CHALLENGE
Transcribe every line of the data below, keeping each character unchanged.

MATERIAL PROVIDED
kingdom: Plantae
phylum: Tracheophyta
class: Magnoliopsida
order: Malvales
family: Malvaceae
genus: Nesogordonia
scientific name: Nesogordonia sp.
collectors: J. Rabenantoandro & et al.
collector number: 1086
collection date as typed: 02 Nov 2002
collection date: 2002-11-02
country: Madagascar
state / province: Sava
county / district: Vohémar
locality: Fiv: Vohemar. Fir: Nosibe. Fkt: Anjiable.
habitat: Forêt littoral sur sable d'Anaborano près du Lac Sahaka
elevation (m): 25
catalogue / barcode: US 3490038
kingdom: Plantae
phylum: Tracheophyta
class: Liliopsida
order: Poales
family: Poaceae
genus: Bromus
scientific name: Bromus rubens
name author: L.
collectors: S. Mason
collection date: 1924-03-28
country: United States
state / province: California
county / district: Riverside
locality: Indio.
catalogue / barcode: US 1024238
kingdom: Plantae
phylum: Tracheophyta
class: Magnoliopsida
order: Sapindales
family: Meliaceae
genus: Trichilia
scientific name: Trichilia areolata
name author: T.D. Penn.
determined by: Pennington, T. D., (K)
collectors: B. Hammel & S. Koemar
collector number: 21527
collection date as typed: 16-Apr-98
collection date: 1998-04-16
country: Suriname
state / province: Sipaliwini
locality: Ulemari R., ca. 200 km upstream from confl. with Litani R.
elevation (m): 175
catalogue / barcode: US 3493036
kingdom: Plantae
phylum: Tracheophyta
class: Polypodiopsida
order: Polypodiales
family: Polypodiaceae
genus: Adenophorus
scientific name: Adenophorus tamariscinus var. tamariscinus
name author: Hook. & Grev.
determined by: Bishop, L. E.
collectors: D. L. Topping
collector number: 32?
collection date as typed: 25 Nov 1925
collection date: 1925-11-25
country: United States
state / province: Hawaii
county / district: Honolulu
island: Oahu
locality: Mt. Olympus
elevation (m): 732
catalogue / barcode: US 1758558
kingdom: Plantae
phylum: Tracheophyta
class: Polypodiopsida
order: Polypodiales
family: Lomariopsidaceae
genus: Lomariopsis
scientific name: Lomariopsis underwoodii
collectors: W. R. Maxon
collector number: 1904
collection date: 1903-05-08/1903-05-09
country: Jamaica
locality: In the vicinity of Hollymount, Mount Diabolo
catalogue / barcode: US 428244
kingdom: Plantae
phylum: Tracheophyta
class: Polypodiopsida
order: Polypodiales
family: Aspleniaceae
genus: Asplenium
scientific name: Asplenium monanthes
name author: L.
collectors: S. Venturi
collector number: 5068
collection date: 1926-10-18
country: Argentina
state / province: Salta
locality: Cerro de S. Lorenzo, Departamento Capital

EXPECTED ANSWER
kingdom: Plantae
phylum: Tracheophyta
class: Magnoliopsida
order: Malvales
family: Malvaceae
genus: Nesogordonia
scientific name: Nesogordonia sp.
collectors: J. Rabenantoandro & et al.
collector number: 1086
collection date as typed: 02 Nov 2002
collection date: 2002-11-02
country: Madagascar
state / province: Sava
county / district: Vohémar
locality: Fiv: Vohemar. Fir: Nosibe. Fkt: Anjiable.
habitat: Forêt littoral sur sable d'Anaborano près du Lac Sahaka
elevation (m): 25
catalogue / barcode: US 3490038
kingdom: Plantae
phylum: Tracheophyta
class: Liliopsida
order: Poales
family: Poaceae
genus: Bromus
scientific name: Bromus rubens
name author: L.
collectors: S. Mason
collection date: 1924-03-28
country: United States
state / province: California
county / district: Riverside
locality: Indio.
catalogue / barcode: US 1024238
kingdom: Plantae
phylum: Tracheophyta
class: Magnoliopsida
order: Sapindales
family: Meliaceae
genus: Trichilia
scientific name: Trichilia areolata
name author: T.D. Penn.
determined by: Pennington, T. D., (K)
collectors: B. Hammel & S. Koemar
collector number: 21527
collection date as typed: 16-Apr-98
collection date: 1998-04-16
country: Suriname
state / province: Sipaliwini
locality: Ulemari R., ca. 200 km upstream from confl. with Litani R.
elevation (m): 175
catalogue / barcode: US 3493036
kingdom: Plantae
phylum: Tracheophyta
class: Polypodiopsida
order: Polypodiales
family: Polypodiaceae
genus: Adenophorus
scientific name: Adenophorus tamariscinus var. tamariscinus
name author: Hook. & Grev.
determined by: Bishop, L. E.
collectors: D. L. Topping
collector number: 32?
collection date as typed: 25 Nov 1925
collection date: 1925-11-25
country: United States
state / province: Hawaii
county / district: Honolulu
island: Oahu
locality: Mt. Olympus
elevation (m): 732
catalogue / barcode: US 1758558
kingdom: Plantae
phylum: Tracheophyta
class: Polypodiopsida
order: Polypodiales
family: Lomariopsidaceae
genus: Lomariopsis
scientific name: Lomariopsis underwoodii
collectors: W. R. Maxon
collector number: 1904
collection date: 1903-05-08/1903-05-09
country: Jamaica
locality: In the vicinity of Hollymount, Mount Diabolo
catalogue / barcode: US 428244
kingdom: Plantae
phylum: Tracheophyta
class: Polypodiopsida
order: Polypodiales
family: Aspleniaceae
genus: Asplenium
scientific name: Asplenium monanthes
name author: L.
collectors: S. Venturi
collector number: 5068
collection date: 1926-10-18
country: Argentina
state / province: Salta
locality: Cerro de S. Lorenzo, Departamento Capital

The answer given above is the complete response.